- [Saved entries]
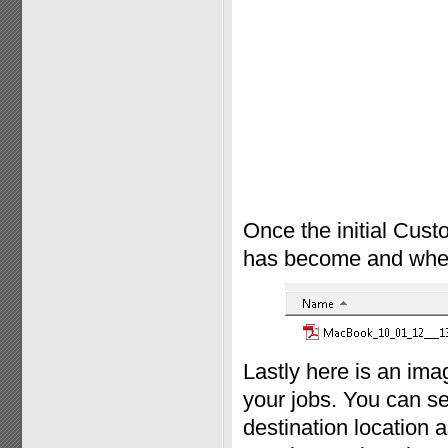
Once the initial Cust
has become and where 
Lastly here is an im
your jobs. You can se
destination location a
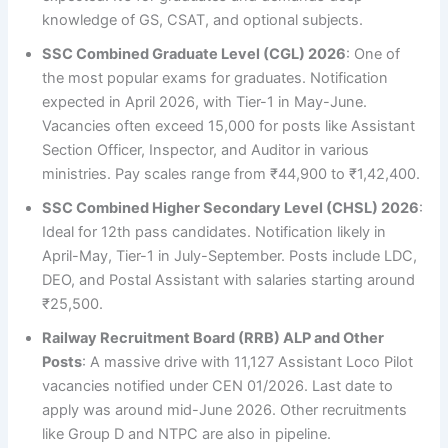
knowledge of GS, CSAT, and optional subjects.
SSC Combined Graduate Level (CGL) 2026
: One of
the most popular exams for graduates. Notification
expected in April 2026, with Tier-1 in May-June.
Vacancies often exceed 15,000 for posts like Assistant
Section Officer, Inspector, and Auditor in various
ministries. Pay scales range from ₹44,900 to ₹1,42,400.
SSC Combined Higher Secondary Level (CHSL) 2026
:
Ideal for 12th pass candidates. Notification likely in
April-May, Tier-1 in July-September. Posts include LDC,
DEO, and Postal Assistant with salaries starting around
₹25,500.
Railway Recruitment Board (RRB) ALP and Other
Posts
: A massive drive with 11,127 Assistant Loco Pilot
vacancies notified under CEN 01/2026. Last date to
apply was around mid-June 2026. Other recruitments
like Group D and NTPC are also in pipeline.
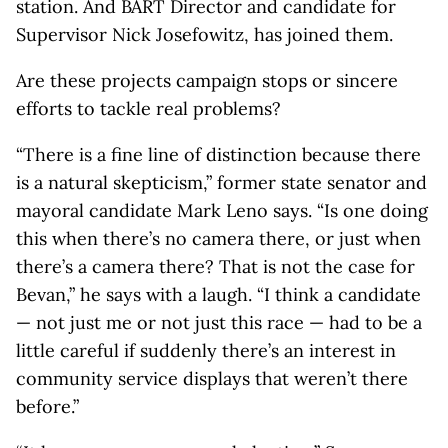
station. And BART Director and candidate for
Supervisor Nick Josefowitz, has joined them.
Are these projects campaign stops or sincere
efforts to tackle real problems?
“There is a fine line of distinction because there
is a natural skepticism,” former state senator and
mayoral candidate Mark Leno says. “Is one doing
this when there’s no camera there, or just when
there’s a camera there? That is not the case for
Bevan,” he says with a laugh. “I think a candidate
— not just me or not just this race — had to be a
little careful if suddenly there’s an interest in
community service displays that weren’t there
before.”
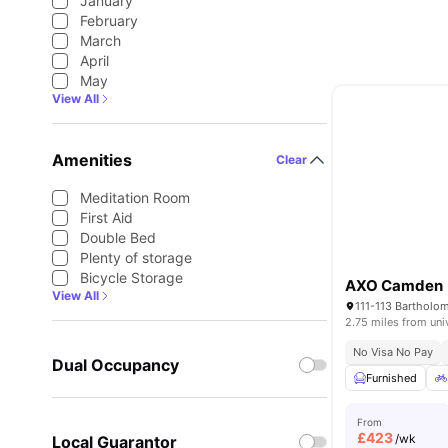
January
February
March
April
May
View All
Amenities
Clear
Meditation Room
First Aid
Double Bed
Plenty of storage
Bicycle Storage
AXO Camden
View All
2.75 miles from uni
No Visa No Pay
Dual Occupancy
Furnished
From
£
423
/wk
Local Guarantor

- [What to do] Format every line of the data above as a Markdown table with two columns, "Row" for the row number and "Text" for the line, and omit blank lines. Leave the pictures out of the answer.

- [Exercise answer]
| Row | Text |
|---|---|
| 1 | Once the initial Cust |
| 2 | has become and where  |
| 3 | Lastly here is an im |
| 4 | your jobs. You can se |
| 5 | destination location a |
| 6 | knowledge of GS, CSAT, and optional subjects. |
| 7 | SSC Combined Graduate Level (CGL) 2026 |
| 8 | : One of |
| 9 | the most popular exams for graduates. Notification |
| 10 | expected in April 2026, with Tier-1 in May-June. |
| 11 | Vacancies often exceed 15,000 for posts like Assistant |
| 12 | Section Officer, Inspector, and Auditor in various |
| 13 | ministries. Pay scales range from ₹44,900 to ₹1,42,400. |
| 14 | SSC Combined Higher Secondary Level (CHSL) 2026 |
| 15 | : |
| 16 | Ideal for 12th pass candidates. Notification likely in |
| 17 | April-May, Tier-1 in July-September. Posts include LDC, |
| 18 | DEO, and Postal Assistant with salaries starting around |
| 19 | ₹25,500. |
| 20 | Railway Recruitment Board (RRB) ALP and Other |
| 21 | Posts |
| 22 | : A massive drive with 11,127 Assistant Loco Pilot |
| 23 | vacancies notified under CEN 01/2026. Last date to |
| 24 | apply was around mid-June 2026. Other recruitments |
| 25 | like Group D and NTPC are also in pipeline. |
| 26 | station. And BART Director and candidate for |
| 27 | Supervisor Nick Josefowitz, has joined them. |
| 28 | Are these projects campaign stops or sincere |
| 29 | efforts to tackle real problems? |
| 30 | “There is a fine line of distinction because there |
| 31 | is a natural skepticism,” former state senator and |
| 32 | mayoral candidate Mark Leno says. “Is one doing |
| 33 | this when there’s no camera there, or just when |
| 34 | there’s a camera there? That is not the case for |
| 35 | Bevan,” he says with a laugh. “I think a candidate |
| 36 | — not just me or not just this race — had to be a |
| 37 | little careful if suddenly there’s an interest in |
| 38 | community service displays that weren’t there |
| 39 | before.” |
| 40 | January |
| 41 | February |
| 42 | March |
| 43 | April |
| 44 | May |
| 45 | View All |
| 46 | Amenities |
| 47 | Clear |
| 48 | Meditation Room |
| 49 | First Aid |
| 50 | Double Bed |
| 51 | Plenty of storage |
| 52 | Bicycle Storage |
| 53 | AXO Camden |
| 54 | View All |
| 55 | 2.75 miles from uni |
| 56 | No Visa No Pay |
| 57 | Dual Occupancy |
| 58 | Furnished |
| 59 | From |
| 60 | £ |
| 61 | 423 |
| 62 | /wk |
| 63 | Local Guarantor |